Terkait 16 korban yang sudah melapor ke Polda Jatim dan 29 orang melapor melalui hotline Pusat Pelayanan Terpadu Perempuan dan Anak (salah satu dari tiga hotline yang dibuka di Batu), pihaknya memersilakan untuk melapor jika punya bukti yang sah dan merasa menjadi korban.
Selain menjelaskan sudah ada dua orang sudah diperiksa oleh Polda Jatim sebagai saksi, yakni Kepala SPI dan Kepala Pembangunan, kuasa hukum SPI, Ade Dharma Maryanto, mengklarifikasi, soal perkara pidana yang melibatkan kliennya. Pasal yang disangkakan oleh penyidik tidak seperti yang berkembang di media.
”Dari panggilan itu, pada intinya pasal yang disangkakan adalah Pasal 81 juncto 76D dan 76 E Undang-Undang perlindungan anak beserta perubahannya sehubungan dengan persetubuhan maupun perbuatan cabul, bukan mengenai eksploitasi ekonomi. Sedangkan yang berkembang di media akhir-akhir ini ada tiga isu pencabulan persetubuhan, eksploitasi ekonomi, dan kekerasan (fisik),” papar Ade.
Selama proses hukum, menurut Ade, pihaknya harapkan para pihak lain untuk menahan diri agar tidak overlapping, mendahului proses hukum yang tengah berlangsung dan tidak membuat isu berkembang ke arah yang tidak jelas. Karena masalah ini berhubungan dengan SPI. SPI masih menjadi tumpuan para siswa menggapai cita-cita.

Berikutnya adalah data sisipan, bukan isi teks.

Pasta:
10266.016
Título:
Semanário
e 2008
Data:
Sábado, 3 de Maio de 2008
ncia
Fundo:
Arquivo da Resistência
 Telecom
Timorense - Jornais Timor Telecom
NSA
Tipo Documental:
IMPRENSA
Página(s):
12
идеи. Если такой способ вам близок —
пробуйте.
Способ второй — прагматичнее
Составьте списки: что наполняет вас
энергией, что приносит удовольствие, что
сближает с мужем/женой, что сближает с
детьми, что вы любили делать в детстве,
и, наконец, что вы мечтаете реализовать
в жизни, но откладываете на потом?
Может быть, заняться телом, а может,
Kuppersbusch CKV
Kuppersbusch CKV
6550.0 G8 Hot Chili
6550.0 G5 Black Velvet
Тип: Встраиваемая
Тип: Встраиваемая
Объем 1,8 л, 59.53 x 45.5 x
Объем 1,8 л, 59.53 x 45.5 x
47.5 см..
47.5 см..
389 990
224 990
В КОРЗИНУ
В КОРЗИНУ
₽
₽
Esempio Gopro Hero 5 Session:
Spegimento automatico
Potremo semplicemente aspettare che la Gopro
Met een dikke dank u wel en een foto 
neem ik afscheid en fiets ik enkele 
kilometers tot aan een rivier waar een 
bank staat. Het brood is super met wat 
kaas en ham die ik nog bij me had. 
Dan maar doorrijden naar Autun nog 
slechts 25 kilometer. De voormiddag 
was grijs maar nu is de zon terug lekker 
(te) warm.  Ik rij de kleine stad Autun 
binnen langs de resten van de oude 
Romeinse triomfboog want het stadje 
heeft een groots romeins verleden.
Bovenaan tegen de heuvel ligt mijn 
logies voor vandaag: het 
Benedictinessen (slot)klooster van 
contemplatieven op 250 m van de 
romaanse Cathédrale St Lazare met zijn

Adapun terkait dugaan eksploitasi ekonomi sebagaimana berkembang, Recky menjelaskan bahwa ada dua kegiatan di SPI, yakni kegiatan siswa dan alumni. Kegiatan yang dilakukan siswa sesuai mata pekajaran dan kurikulum yang dapat pengawasan oleh dinas pendidikan. Kegiatan siswa juga dilakukan saat jam belajar, bukan di luar jam belajar.
Adapun kegiatan alumni, ada dua opsi, yakni saat lulus dan mereka ingin pulang dipersilakan. Namun, kalau mereka merasa nyaman di SPI, mereka bisa mengajukan permohonan untuk tinggal dan beraktivitas. Untuk tinggal ada seleksi, yakni harus memiliki rekam jejak yang baik, misalnya tidak melanggar dan berkelakuan baik.
”Mereka beraktivitas di unit praktik lapangan. Mereka dapat penghargaan atas kontribusi. Jadi bukan bekerja. SPI tidak pernah membuka lowongan kerja bagi alumni. Mereka memohon untuk bisa tinggal di sini dan beraktivitas ketika merasa nyaman di sini,” kata Recky.
Soal apa yang dilakukan pihak sekolah setelah dugaan kasus ini mencuat (bentuk pengawasan internal), Kepala Sekolah Risna Amalia Ulfa mengatakan bentuk pengawasan terhadap seluruh kegiatan siswa sudah dilakukan sejak SPI berdiri 2007. ”Pengawasan yang ada sebagaimana yang sudah berjalan selama ini,” katanya.